Wages for Alaskans working year-round are about $4,000 lower than they were 25 years ago, according to a new report by state labor economists. And yet Alaskans are actually taking in more money than they were in 1989, even when inflation is taken into account.
The lower wage numbers reflect in large part the expansion of restaurants and retail stores, where jobs tend to be lower-paying, in the last two and a half decades since the oil-driven boom of the 1980s, said report author Mali Abrahamson, an economist with the Alaska Department of Labor.

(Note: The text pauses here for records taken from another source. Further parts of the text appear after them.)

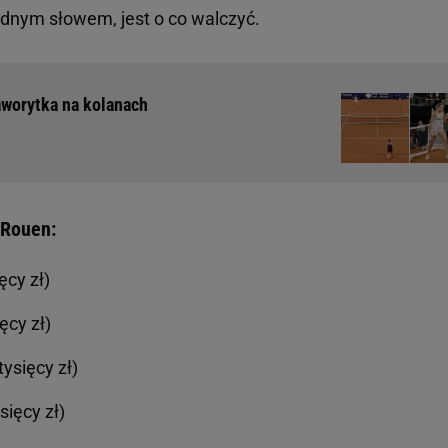
Jednym słowem, jest o co walczyć.
Faworytka na kolanach
 Rouen:
ęcy zł)
ęcy zł)
tysięcy zł)
sięcy zł)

"We can have only high-paying jobs and no services because everyone is working in the oil patch or we can have services," she said.
And although 1989 marked the tail end of Alaska's biggest recession, wages were still in a cooling trend after the extraordinary boom years preceding the bust, she said. They hit a low in 1999 before rising again to near-current levels.
Overall, with the exception of health care, wage levels dropped for a wide swath of occupations, including those in state and local government, construction, food prep, personal care, architecture and engineering.
The wage numbers are incomplete in that they do not include the substantial number of federal workers, both civilian and military, in Alaska and the large number of seasonal workers. Business owners, including partners in law firms, medical practices, restaurant ventures or contracting businesses, were not counted either.
Wage drop outweighed by other income sources
Alaskans may be taking home lower wages but appear to be earning more through other means.
Wages -- the amount people are paid on the clock -- are only one way a person might earn money. Although wages have dropped for Alaskans, other income sources have risen: namely, pensions and health-care benefits for workers, as well as Medicare, Medicaid and Social Security benefits. Income also includes additional employee benefits such as 401(k) matching and dividends from corporations or the Alaska Permanent Fund.
Taken together, the increases in other forms of income have outweighed the wage drop, driving up Alaskans' income since 1989 by about $13,000 per person, according to data from the federal Bureau of Economic Analysis. The state's median wage per person was the highest in the nation in 2013, and median income per capita was also among the nation's highest.
"I don't think we are worse off now than we were in 1989," Abrahamson said. "It would be accurate to say that Alaskans are making more money today than they were then."